The result should be a faithful copy of every entry below, with the pictures left out.

Bounding box prediction data
○ ○ ○ ○ ○

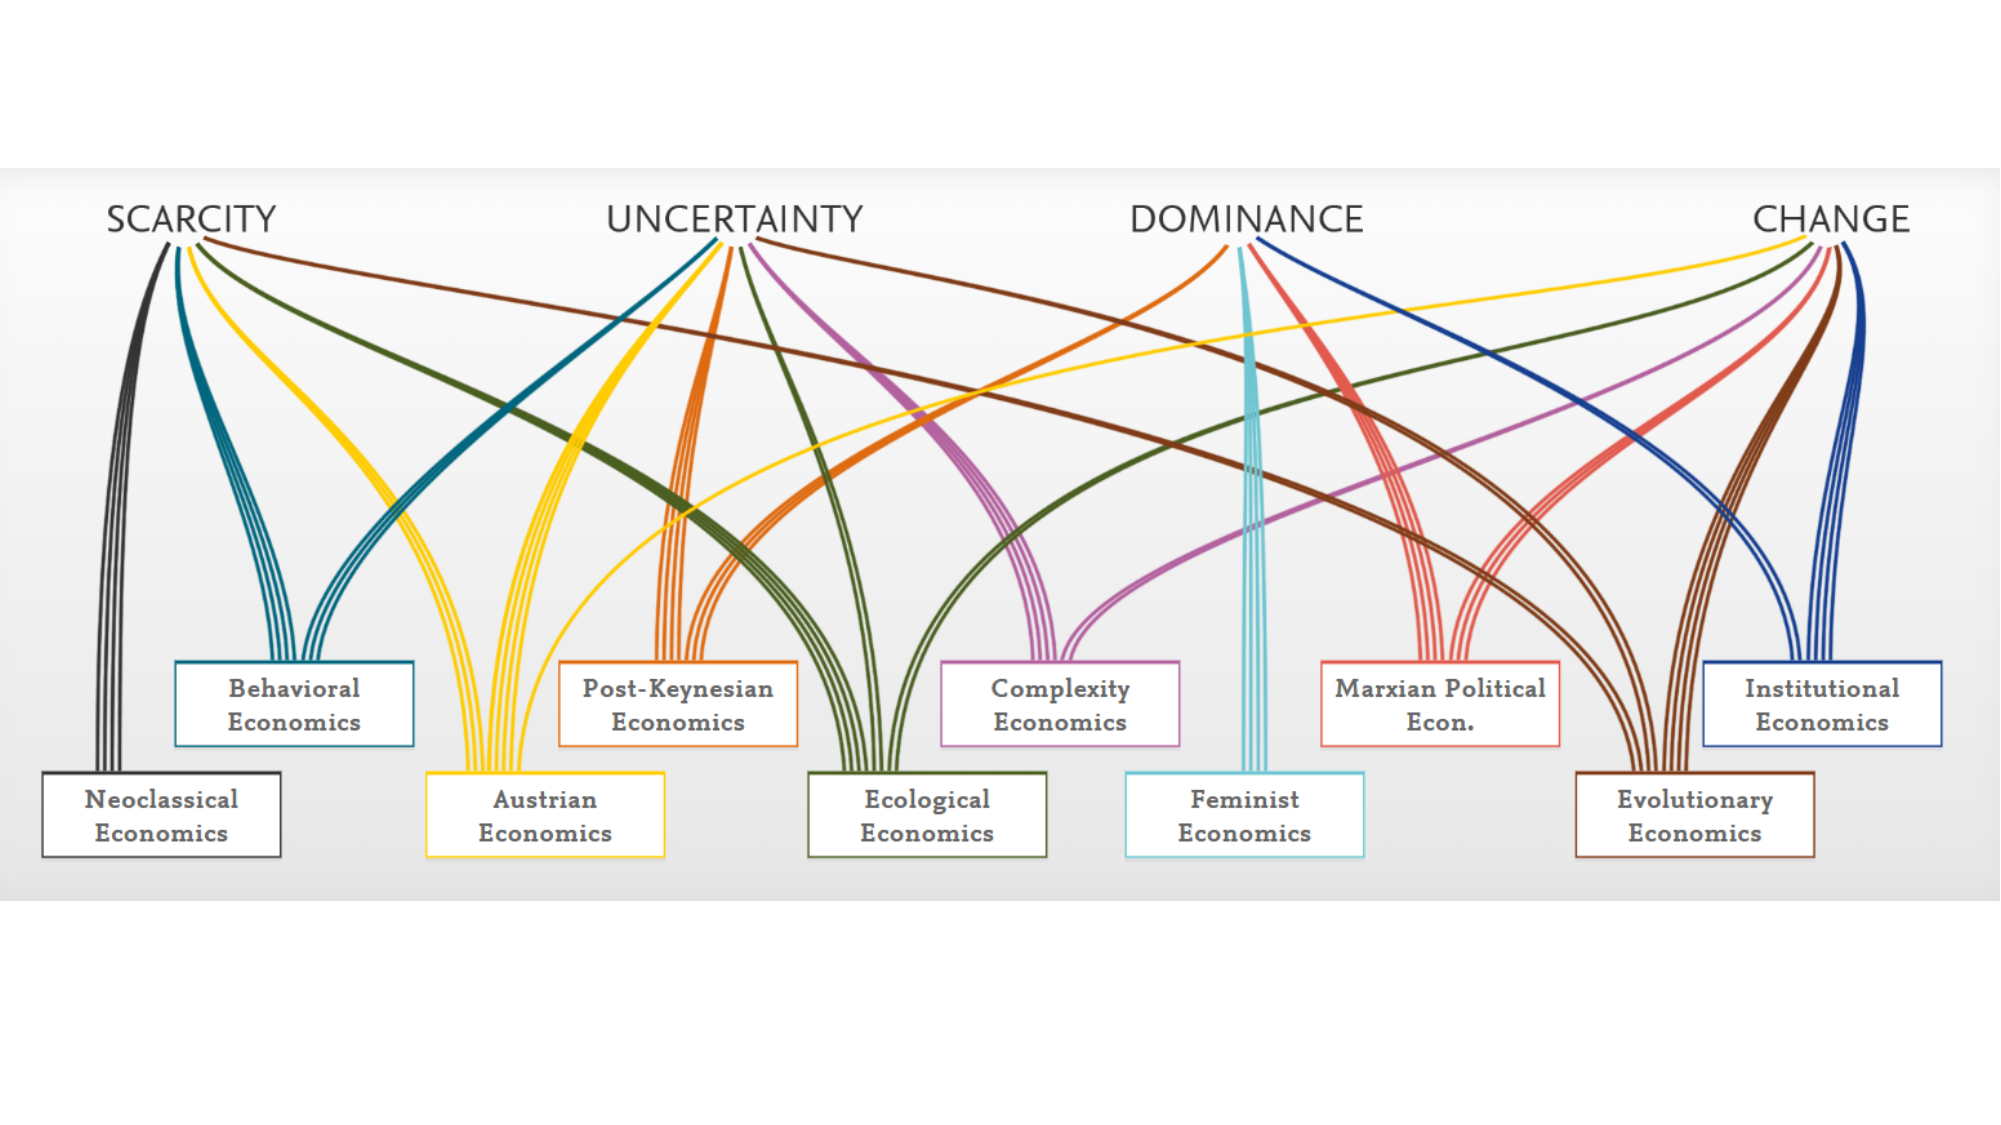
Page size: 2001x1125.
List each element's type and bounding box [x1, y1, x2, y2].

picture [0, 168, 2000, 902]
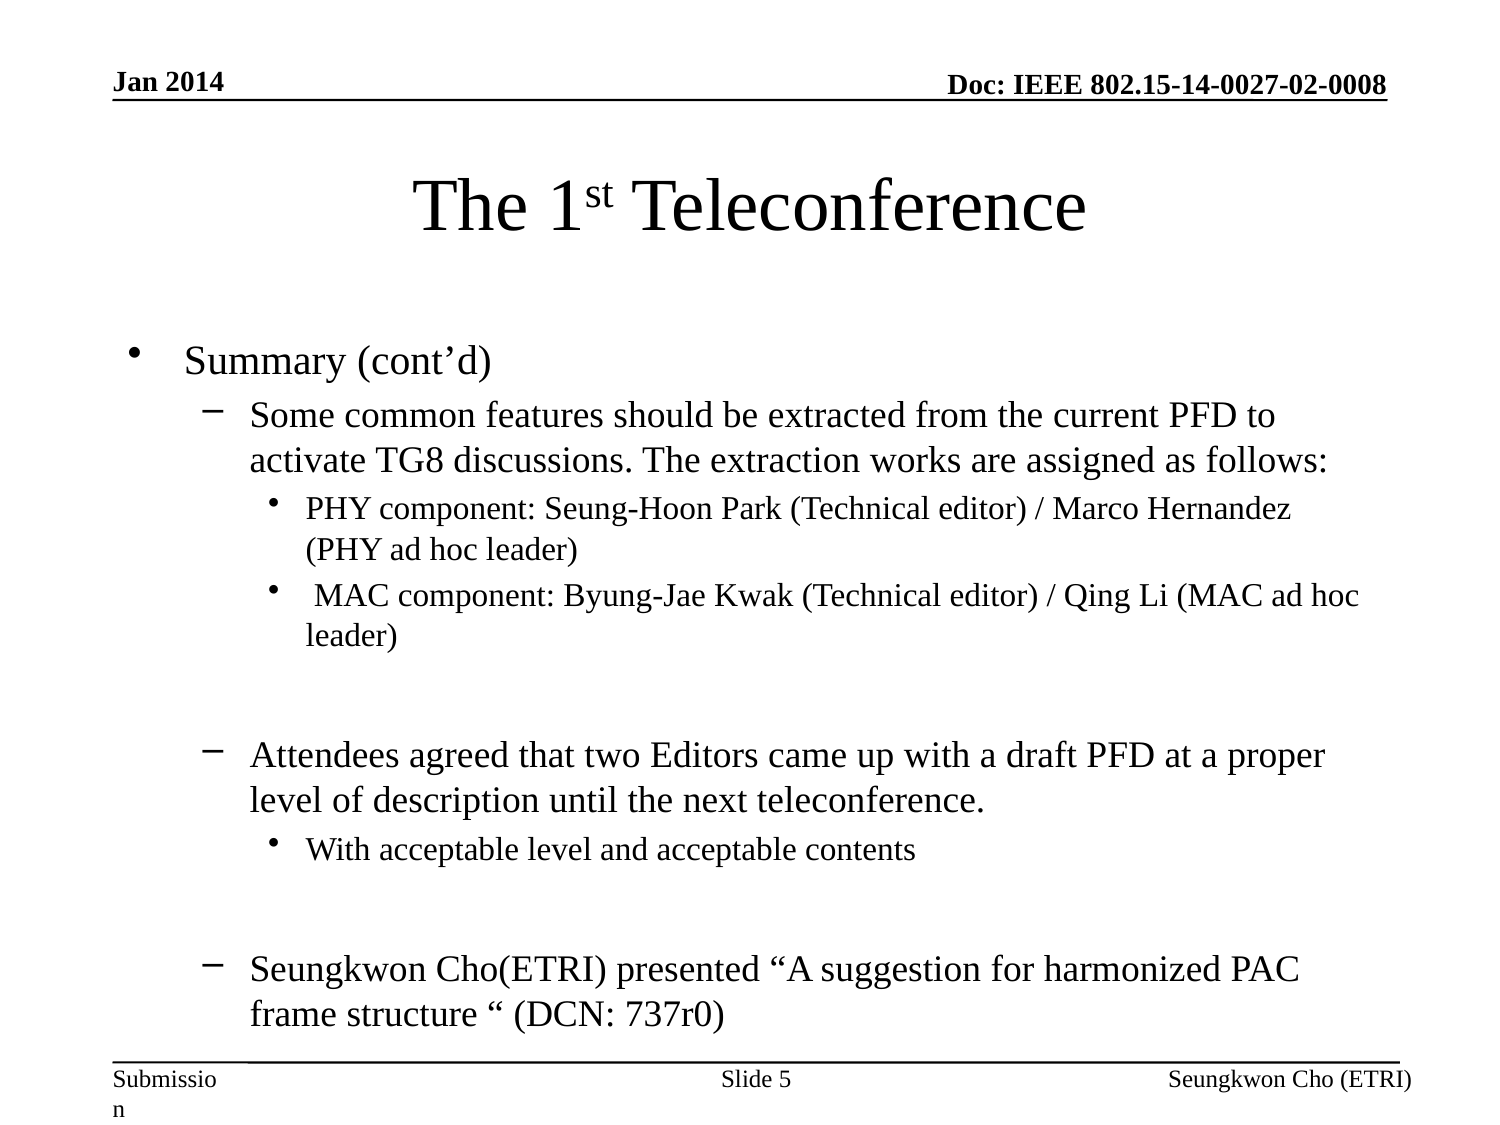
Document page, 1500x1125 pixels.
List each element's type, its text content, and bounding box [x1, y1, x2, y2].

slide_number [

○ ○ ○ ○ ○

**EXERCISE ANSWER**
Page size: 2001x1125.
List each element's type and bounding box [x1, y1, x2, y2].

picture [0, 168, 2000, 902]
Document page, 1500x1125 pixels.
List each element's type, its text content, and bounding box [x1, y1, x2, y2].

slide_number [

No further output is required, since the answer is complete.